Problem:
Pull every line of the data below word for word, leaving out the pictures.

Source material:
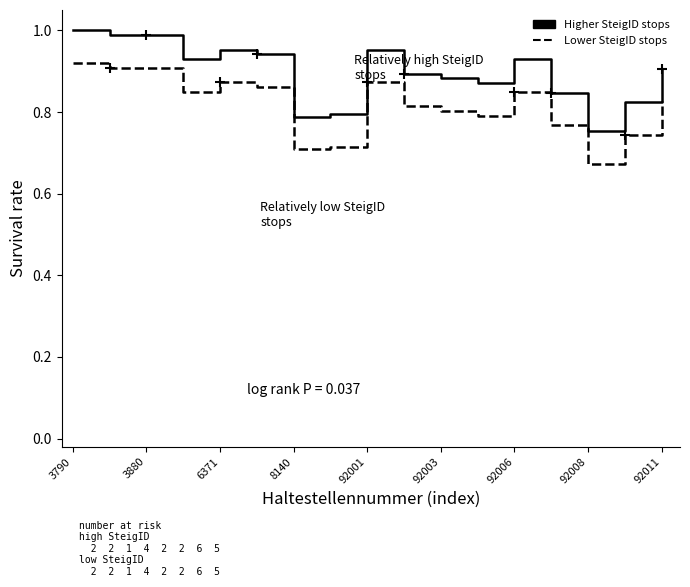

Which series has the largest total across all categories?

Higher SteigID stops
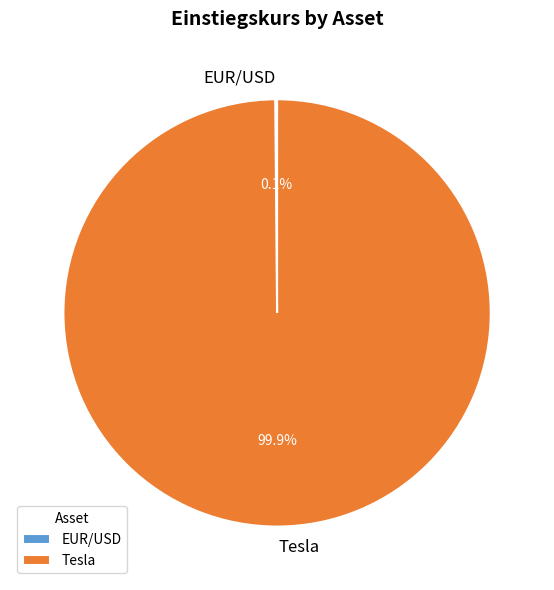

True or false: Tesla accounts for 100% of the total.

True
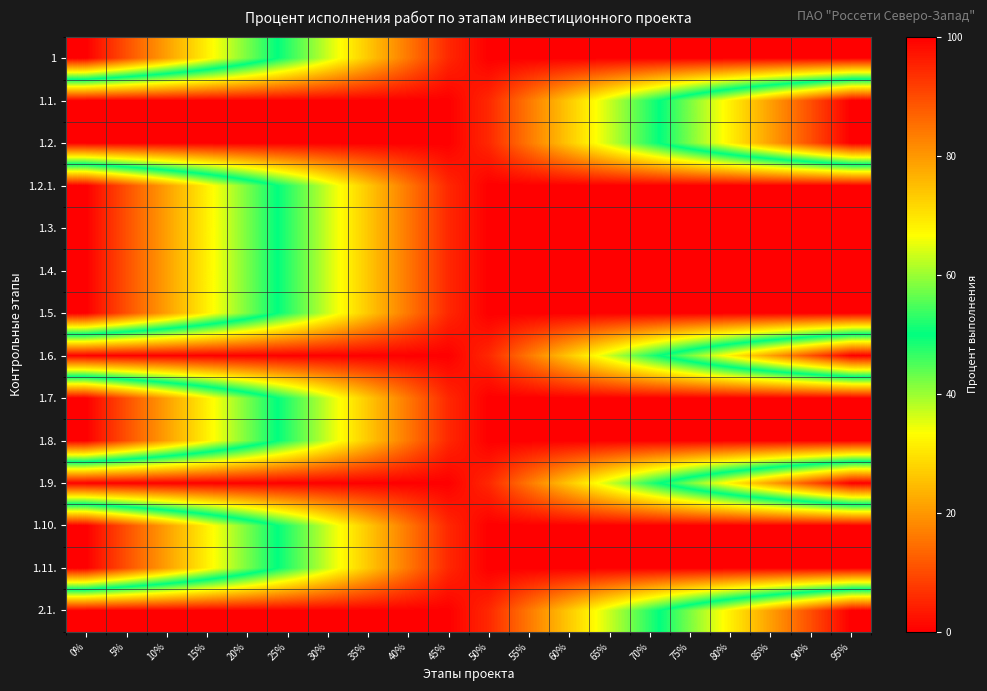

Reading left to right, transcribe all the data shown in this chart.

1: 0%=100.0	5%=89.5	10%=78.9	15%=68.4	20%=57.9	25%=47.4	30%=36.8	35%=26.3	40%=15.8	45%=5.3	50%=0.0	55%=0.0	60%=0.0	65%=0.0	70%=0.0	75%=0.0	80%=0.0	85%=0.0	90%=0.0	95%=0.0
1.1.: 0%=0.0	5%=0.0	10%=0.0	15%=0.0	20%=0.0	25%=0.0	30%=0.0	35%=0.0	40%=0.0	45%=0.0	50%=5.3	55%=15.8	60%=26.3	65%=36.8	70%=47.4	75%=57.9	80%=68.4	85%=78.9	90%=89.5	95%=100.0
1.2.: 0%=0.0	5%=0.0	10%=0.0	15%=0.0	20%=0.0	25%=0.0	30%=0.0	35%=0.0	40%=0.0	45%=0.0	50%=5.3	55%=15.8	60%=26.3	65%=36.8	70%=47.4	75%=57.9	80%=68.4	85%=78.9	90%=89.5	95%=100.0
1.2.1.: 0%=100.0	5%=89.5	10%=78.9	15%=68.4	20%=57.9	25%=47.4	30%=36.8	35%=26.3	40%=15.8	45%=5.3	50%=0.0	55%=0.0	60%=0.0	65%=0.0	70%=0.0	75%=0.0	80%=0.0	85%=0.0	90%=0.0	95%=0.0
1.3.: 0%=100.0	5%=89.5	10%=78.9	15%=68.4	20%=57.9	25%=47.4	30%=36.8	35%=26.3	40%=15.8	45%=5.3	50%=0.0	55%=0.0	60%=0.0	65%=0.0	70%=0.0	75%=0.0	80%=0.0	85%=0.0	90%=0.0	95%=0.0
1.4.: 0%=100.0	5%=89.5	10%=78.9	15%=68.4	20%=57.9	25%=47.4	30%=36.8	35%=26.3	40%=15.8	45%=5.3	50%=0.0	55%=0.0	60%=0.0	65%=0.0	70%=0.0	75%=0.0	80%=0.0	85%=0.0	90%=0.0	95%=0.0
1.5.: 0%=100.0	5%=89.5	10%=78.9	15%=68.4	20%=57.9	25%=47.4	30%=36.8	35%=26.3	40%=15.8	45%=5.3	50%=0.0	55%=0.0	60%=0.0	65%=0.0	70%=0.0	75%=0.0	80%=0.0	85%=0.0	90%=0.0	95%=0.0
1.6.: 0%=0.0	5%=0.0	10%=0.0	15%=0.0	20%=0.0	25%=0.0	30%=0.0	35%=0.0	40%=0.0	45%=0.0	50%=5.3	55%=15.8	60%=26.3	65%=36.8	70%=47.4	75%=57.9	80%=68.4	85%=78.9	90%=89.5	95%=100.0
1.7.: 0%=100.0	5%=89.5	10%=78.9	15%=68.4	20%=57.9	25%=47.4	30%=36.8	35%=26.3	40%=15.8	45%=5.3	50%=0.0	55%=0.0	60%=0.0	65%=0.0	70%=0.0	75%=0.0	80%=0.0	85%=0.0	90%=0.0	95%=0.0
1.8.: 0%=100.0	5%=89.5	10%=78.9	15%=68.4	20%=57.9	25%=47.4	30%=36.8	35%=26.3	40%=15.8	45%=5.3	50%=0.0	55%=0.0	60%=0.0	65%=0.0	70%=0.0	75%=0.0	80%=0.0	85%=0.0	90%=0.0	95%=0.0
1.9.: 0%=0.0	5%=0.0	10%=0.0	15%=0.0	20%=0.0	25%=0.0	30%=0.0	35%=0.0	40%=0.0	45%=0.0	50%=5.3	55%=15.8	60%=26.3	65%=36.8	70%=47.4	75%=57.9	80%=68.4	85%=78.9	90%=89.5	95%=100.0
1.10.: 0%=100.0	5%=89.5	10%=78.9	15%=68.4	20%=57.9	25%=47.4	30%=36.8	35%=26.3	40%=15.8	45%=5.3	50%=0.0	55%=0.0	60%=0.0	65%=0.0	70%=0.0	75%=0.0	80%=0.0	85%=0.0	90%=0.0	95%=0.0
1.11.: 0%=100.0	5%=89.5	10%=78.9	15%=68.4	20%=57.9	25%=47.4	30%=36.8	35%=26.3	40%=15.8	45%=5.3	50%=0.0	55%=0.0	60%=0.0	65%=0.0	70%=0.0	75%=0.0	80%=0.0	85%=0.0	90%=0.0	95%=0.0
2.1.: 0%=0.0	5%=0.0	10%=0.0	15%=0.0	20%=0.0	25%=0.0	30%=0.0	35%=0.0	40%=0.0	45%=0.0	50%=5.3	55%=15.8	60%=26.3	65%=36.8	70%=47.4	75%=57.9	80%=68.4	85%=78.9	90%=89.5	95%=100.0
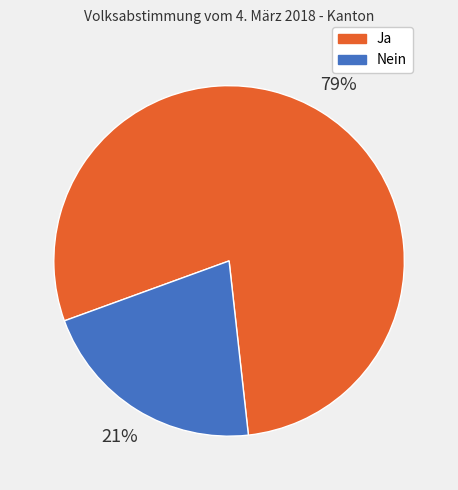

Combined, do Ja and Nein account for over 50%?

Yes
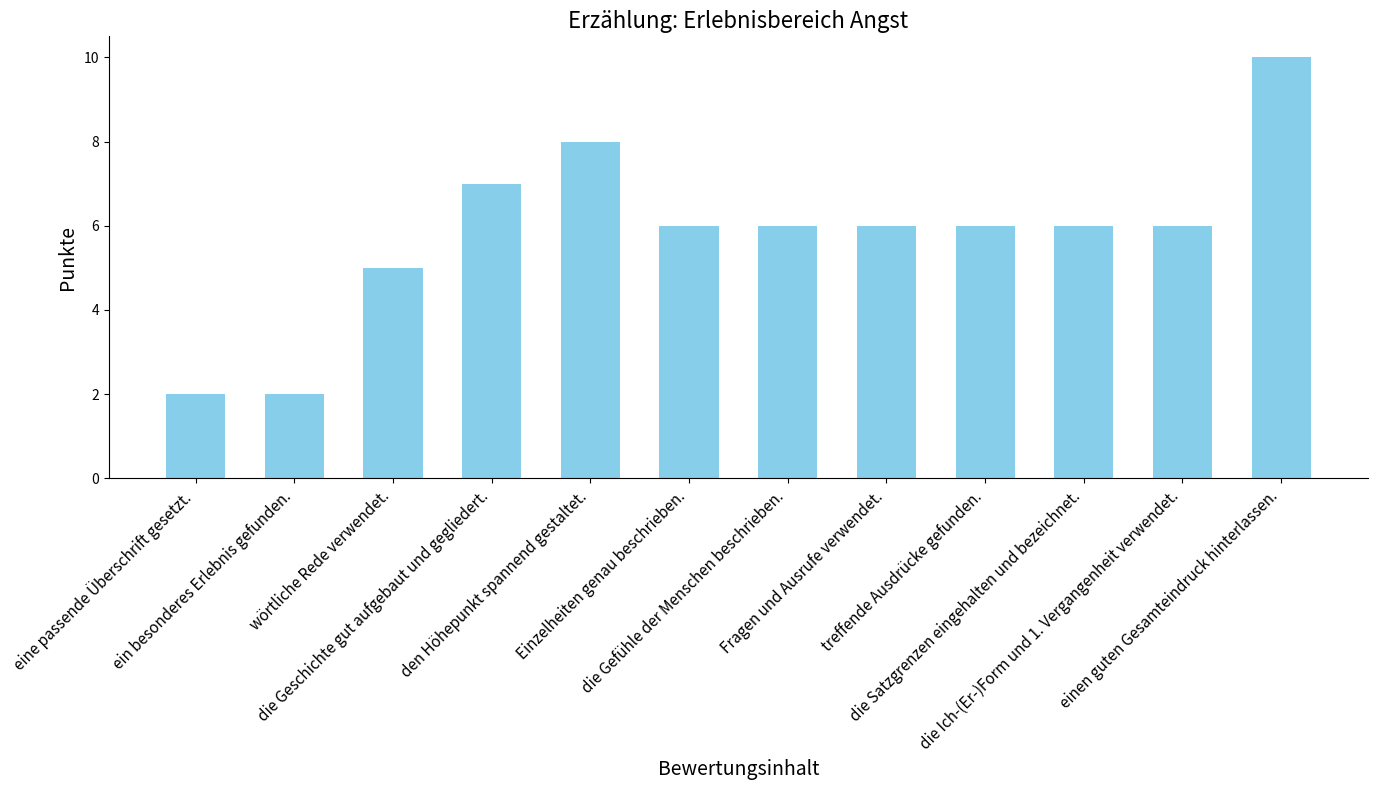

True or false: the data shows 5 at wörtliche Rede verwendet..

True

Solution for this exercise:
Which series has the largest total across all categories?

Higher SteigID stops

True or false: Tesla accounts for 100% of the total.

True

Reading left to right, transcribe all the data shown in this chart.

1: 0%=100.0	5%=89.5	10%=78.9	15%=68.4	20%=57.9	25%=47.4	30%=36.8	35%=26.3	40%=15.8	45%=5.3	50%=0.0	55%=0.0	60%=0.0	65%=0.0	70%=0.0	75%=0.0	80%=0.0	85%=0.0	90%=0.0	95%=0.0
1.1.: 0%=0.0	5%=0.0	10%=0.0	15%=0.0	20%=0.0	25%=0.0	30%=0.0	35%=0.0	40%=0.0	45%=0.0	50%=5.3	55%=15.8	60%=26.3	65%=36.8	70%=47.4	75%=57.9	80%=68.4	85%=78.9	90%=89.5	95%=100.0
1.2.: 0%=0.0	5%=0.0	10%=0.0	15%=0.0	20%=0.0	25%=0.0	30%=0.0	35%=0.0	40%=0.0	45%=0.0	50%=5.3	55%=15.8	60%=26.3	65%=36.8	70%=47.4	75%=57.9	80%=68.4	85%=78.9	90%=89.5	95%=100.0
1.2.1.: 0%=100.0	5%=89.5	10%=78.9	15%=68.4	20%=57.9	25%=47.4	30%=36.8	35%=26.3	40%=15.8	45%=5.3	50%=0.0	55%=0.0	60%=0.0	65%=0.0	70%=0.0	75%=0.0	80%=0.0	85%=0.0	90%=0.0	95%=0.0
1.3.: 0%=100.0	5%=89.5	10%=78.9	15%=68.4	20%=57.9	25%=47.4	30%=36.8	35%=26.3	40%=15.8	45%=5.3	50%=0.0	55%=0.0	60%=0.0	65%=0.0	70%=0.0	75%=0.0	80%=0.0	85%=0.0	90%=0.0	95%=0.0
1.4.: 0%=100.0	5%=89.5	10%=78.9	15%=68.4	20%=57.9	25%=47.4	30%=36.8	35%=26.3	40%=15.8	45%=5.3	50%=0.0	55%=0.0	60%=0.0	65%=0.0	70%=0.0	75%=0.0	80%=0.0	85%=0.0	90%=0.0	95%=0.0
1.5.: 0%=100.0	5%=89.5	10%=78.9	15%=68.4	20%=57.9	25%=47.4	30%=36.8	35%=26.3	40%=15.8	45%=5.3	50%=0.0	55%=0.0	60%=0.0	65%=0.0	70%=0.0	75%=0.0	80%=0.0	85%=0.0	90%=0.0	95%=0.0
1.6.: 0%=0.0	5%=0.0	10%=0.0	15%=0.0	20%=0.0	25%=0.0	30%=0.0	35%=0.0	40%=0.0	45%=0.0	50%=5.3	55%=15.8	60%=26.3	65%=36.8	70%=47.4	75%=57.9	80%=68.4	85%=78.9	90%=89.5	95%=100.0
1.7.: 0%=100.0	5%=89.5	10%=78.9	15%=68.4	20%=57.9	25%=47.4	30%=36.8	35%=26.3	40%=15.8	45%=5.3	50%=0.0	55%=0.0	60%=0.0	65%=0.0	70%=0.0	75%=0.0	80%=0.0	85%=0.0	90%=0.0	95%=0.0
1.8.: 0%=100.0	5%=89.5	10%=78.9	15%=68.4	20%=57.9	25%=47.4	30%=36.8	35%=26.3	40%=15.8	45%=5.3	50%=0.0	55%=0.0	60%=0.0	65%=0.0	70%=0.0	75%=0.0	80%=0.0	85%=0.0	90%=0.0	95%=0.0
1.9.: 0%=0.0	5%=0.0	10%=0.0	15%=0.0	20%=0.0	25%=0.0	30%=0.0	35%=0.0	40%=0.0	45%=0.0	50%=5.3	55%=15.8	60%=26.3	65%=36.8	70%=47.4	75%=57.9	80%=68.4	85%=78.9	90%=89.5	95%=100.0
1.10.: 0%=100.0	5%=89.5	10%=78.9	15%=68.4	20%=57.9	25%=47.4	30%=36.8	35%=26.3	40%=15.8	45%=5.3	50%=0.0	55%=0.0	60%=0.0	65%=0.0	70%=0.0	75%=0.0	80%=0.0	85%=0.0	90%=0.0	95%=0.0
1.11.: 0%=100.0	5%=89.5	10%=78.9	15%=68.4	20%=57.9	25%=47.4	30%=36.8	35%=26.3	40%=15.8	45%=5.3	50%=0.0	55%=0.0	60%=0.0	65%=0.0	70%=0.0	75%=0.0	80%=0.0	85%=0.0	90%=0.0	95%=0.0
2.1.: 0%=0.0	5%=0.0	10%=0.0	15%=0.0	20%=0.0	25%=0.0	30%=0.0	35%=0.0	40%=0.0	45%=0.0	50%=5.3	55%=15.8	60%=26.3	65%=36.8	70%=47.4	75%=57.9	80%=68.4	85%=78.9	90%=89.5	95%=100.0

Combined, do Ja and Nein account for over 50%?

Yes

True or false: the data shows 5 at wörtliche Rede verwendet..

True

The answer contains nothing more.